Focused time-lapse analysis reveals novel aspects of human fertilization and suggests new parameters of embryo viability
Can focused application of time-lapse microscopy (TLM) lead to a more detailed map of the morphokinetics of human fertilization, revealing novel or neglected aspects of this process?
Intensive harnessing of TLM reveals novel or previously poorly characterised phenomena of fertilization, such as a cytoplasmic wave (CW) preceding pronuclear formation and kinetics of pronuclear chromatin polarization, thereby suggesting novel non-invasive biomarkers of embryo quality.
In recent years, human preimplantation development has been the object of TLM studies with the intent to develop morphokinetic algorithms able to predict blastocyst formation and implantation. Regardless, our appreciation of the morphokinetics of fertilization remains rather scarce, currently including only times of polar body II (PBII) emission, pronuclear appearance and fading, and first cleavage. This is not consistent with the complexity and importance of this process, calling for further TLM studies aimed at describing previously unrecognized or undetected morphokinetic events and identifying novel developmental biomarkers.
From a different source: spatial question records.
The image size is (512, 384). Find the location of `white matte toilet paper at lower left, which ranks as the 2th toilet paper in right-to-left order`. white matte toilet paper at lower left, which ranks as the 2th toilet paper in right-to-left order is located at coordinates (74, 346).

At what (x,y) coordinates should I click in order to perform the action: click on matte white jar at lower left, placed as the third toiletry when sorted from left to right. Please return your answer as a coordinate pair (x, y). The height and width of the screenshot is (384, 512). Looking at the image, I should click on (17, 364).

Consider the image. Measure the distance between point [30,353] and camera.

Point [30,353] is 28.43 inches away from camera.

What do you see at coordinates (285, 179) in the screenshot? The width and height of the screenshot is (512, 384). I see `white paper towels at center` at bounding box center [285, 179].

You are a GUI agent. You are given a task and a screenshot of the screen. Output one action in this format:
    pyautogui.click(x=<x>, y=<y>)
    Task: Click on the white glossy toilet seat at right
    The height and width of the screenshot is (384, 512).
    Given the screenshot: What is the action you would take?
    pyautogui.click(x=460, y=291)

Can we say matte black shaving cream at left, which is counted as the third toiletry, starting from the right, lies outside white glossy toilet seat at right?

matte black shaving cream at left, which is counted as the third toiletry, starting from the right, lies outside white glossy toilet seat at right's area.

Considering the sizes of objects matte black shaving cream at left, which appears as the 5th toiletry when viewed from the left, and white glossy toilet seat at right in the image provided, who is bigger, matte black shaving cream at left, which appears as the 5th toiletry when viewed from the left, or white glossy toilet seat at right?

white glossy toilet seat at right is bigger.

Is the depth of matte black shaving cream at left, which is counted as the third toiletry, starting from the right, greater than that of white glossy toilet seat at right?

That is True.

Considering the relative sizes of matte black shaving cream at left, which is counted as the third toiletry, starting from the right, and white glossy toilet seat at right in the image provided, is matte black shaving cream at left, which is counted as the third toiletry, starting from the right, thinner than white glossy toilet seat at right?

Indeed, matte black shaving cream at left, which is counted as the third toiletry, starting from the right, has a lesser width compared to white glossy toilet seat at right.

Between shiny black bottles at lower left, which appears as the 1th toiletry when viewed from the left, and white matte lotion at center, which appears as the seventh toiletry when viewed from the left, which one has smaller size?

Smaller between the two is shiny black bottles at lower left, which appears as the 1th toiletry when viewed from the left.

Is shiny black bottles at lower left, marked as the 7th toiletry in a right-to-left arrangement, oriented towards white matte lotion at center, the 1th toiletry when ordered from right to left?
The study involved a retrospective observation by TLM of the fertilization process in 500 oocytes utilized in consecutive ICSI cycles carried out in 2016. A maximum of five fertilized oocytes per patients were included in the analysis to reduce possible patient-specific biases. Oocytes of patients with different diagnoses of infertility where included in the analysis, while cases involving cryopreserved gametes or surgically retrieved sperm were excluded.
Microinjected oocytes where assessed by a combined TLM-culture system (Embryoscope). Oocytes that were not amenable to TLM assessment, due to excess of residual corona cells or inadequate orientation for the observation of PBII emission, were not analysed. We identified and monitored 28 parameters relevant to meiotic resumption, pronuclear dynamics, chromatin organization, and cytoplasmic/cortical modifications. Times (T) were expressed as mean ± SD hours post-insemination (p.i.) and analysed, where appropriate, by Paired T Student or Fisher’s exact tests.
PBII emission was occasionally followed (4.3% of cases) by the transient appearance of a protrusion of the cell surface, the fertilization cone (FC), probably resulting from interaction of the male chromatin with the oocyte cortex.
Pronuclear formation was always preceded by a radial CW originating from the initial position of the male pronucleus (PN) and extending towards the oocyte periphery. The appearance of the CW followed a precise sequence, occurring always 2–3 h after PBII emission and shortly before PN appearance.
Male and female PN appeared virtually simultaneously at approximately 6.2 h p.i. However, while the female PN always formed cortically and near the site of emission of the PBII, the initial position of the male PN was cortical, intermediate, or central (15.2%, 31.2% and 53.6%, respectively). PN juxtaposition involved rapid and straight movement of the female PN towards the male PN. In addition, the initial position of male PN formation was predictive of the position of PN juxtaposition. It was also observed that nucleolar precursor bodies (NPBs) aligned along the juxtaposition area and this happened considerably earlier for the female PN (8.2 ± 2.6 vs.11.2 ± 4.1 h, P = 0.0001).
Although it occurred rarely, displacement of juxtaposed PN to the cortex was strongly associated (P < 0.0001) with direct cleavage into three blastomeres at the first cell division. The times of PN breakdown and first cleavage showed a very consistent trend, occurring earlier or progressively later depending on whether initial male PN positioning was central, intermediate or cortical, respectively.
Finally, time intervals between discrete fertilization events were strongly associated with embryo quality on Day 3. For example, longer intervals between disappearance of the cytoplasmic halo and PN breakdown were highly predictive of reduced blastomere number and increased fragmentation (P = 0.0001).
Some of the morphokinetic parameters assessed in this study may require better definition to reduce inter-operator annotation variability.
To our knowledge, overall, these data represent the most detailed morphokinetic description of human fertilization. Many of the illustrated parameters are novel and may be amenable to further elaboration into algorithms able to predict embryo quality, as suggested by the findings presented in this study.